Minimum Authorized Capital
There is no required minimum authorized capital.
Offshore corporations with no Isle of Man residents as owners or shareholders which does not engage in any type of commerce inside the Isle of Man are exempt from all taxes.
Note: Americans and everyone subject to worldwide taxation must declare all income to their governments.
Accounting and Audits
The PCC must file an annual return approved by the directors.
Annual accounts are not required.
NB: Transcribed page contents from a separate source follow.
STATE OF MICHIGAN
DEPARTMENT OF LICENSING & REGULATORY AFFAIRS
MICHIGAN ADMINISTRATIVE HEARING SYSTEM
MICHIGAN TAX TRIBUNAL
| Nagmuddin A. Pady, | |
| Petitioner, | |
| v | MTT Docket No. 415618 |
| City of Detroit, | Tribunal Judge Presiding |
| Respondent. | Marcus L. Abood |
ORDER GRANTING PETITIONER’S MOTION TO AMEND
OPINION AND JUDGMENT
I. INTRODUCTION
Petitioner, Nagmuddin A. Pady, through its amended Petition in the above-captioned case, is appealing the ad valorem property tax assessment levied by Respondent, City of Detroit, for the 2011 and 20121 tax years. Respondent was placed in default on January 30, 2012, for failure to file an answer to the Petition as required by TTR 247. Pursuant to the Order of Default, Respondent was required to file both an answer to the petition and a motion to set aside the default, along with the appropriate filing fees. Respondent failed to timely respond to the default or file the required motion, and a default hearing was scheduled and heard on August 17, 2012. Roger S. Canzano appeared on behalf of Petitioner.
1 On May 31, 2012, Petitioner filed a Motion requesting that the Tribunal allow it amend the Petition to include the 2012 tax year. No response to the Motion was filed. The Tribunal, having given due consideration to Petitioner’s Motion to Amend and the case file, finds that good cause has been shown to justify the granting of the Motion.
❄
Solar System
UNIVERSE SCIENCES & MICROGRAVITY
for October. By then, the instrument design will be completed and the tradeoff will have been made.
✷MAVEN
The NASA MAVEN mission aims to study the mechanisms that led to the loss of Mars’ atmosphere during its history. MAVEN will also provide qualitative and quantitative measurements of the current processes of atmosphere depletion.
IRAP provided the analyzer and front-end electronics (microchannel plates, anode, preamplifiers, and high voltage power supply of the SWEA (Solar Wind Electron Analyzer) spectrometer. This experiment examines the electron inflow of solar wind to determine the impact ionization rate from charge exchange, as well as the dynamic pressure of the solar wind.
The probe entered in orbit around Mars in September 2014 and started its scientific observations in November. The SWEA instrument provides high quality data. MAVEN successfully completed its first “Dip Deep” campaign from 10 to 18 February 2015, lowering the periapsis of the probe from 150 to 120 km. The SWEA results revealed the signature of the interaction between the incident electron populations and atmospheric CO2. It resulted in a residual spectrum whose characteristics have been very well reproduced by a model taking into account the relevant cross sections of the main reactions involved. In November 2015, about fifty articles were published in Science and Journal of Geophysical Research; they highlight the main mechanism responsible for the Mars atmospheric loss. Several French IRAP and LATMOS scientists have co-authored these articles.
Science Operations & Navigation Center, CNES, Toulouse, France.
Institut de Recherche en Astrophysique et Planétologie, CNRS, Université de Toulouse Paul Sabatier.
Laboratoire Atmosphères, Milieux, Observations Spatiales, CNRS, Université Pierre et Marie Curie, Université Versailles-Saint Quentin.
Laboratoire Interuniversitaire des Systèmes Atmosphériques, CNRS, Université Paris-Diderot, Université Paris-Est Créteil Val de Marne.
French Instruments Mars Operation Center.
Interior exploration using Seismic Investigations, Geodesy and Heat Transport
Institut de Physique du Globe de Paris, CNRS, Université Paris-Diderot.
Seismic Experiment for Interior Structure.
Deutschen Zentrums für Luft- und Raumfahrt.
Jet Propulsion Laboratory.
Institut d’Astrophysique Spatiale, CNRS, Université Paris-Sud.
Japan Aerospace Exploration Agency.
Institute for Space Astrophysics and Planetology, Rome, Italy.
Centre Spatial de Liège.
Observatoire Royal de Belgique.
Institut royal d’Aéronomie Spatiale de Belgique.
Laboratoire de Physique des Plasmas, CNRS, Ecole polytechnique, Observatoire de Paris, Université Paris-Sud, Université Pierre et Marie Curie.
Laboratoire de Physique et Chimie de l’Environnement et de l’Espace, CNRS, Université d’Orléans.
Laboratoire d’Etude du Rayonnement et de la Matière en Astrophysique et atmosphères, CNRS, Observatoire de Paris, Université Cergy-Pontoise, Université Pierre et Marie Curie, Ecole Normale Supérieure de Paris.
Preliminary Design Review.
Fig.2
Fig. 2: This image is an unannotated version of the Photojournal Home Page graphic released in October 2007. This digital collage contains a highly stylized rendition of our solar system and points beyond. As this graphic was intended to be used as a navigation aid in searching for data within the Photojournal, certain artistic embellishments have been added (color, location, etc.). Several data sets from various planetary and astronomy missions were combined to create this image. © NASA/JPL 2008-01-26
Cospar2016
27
However, acceptable minimum accounting practices must be maintained.
No audits will be required for a PCC having 2 out of the following 3 criteria: having less than 50 employees, a balance sheet less than 2.8 million GBP, and an annual turnover of less than 5.6 million GBP.
Annual General Meeting
An annual general meeting is required.
The names of members and shareholders are not included in any public records.
Time for Registration
Typically, the registration process may take two business days.
Shelf corporations and companies are not available in the Isle of Man.
From an Isle of Man Protected Cell Company (PCC) Conclusion
An Isle of Man Protected Cell Company (PCC) has the following benefits: total foreign ownership no taxes, privacy, lower risks for cells, greater flexibility for conducting business, one shareholder, one director, no minimum capital, easy formation, English one of its official languages.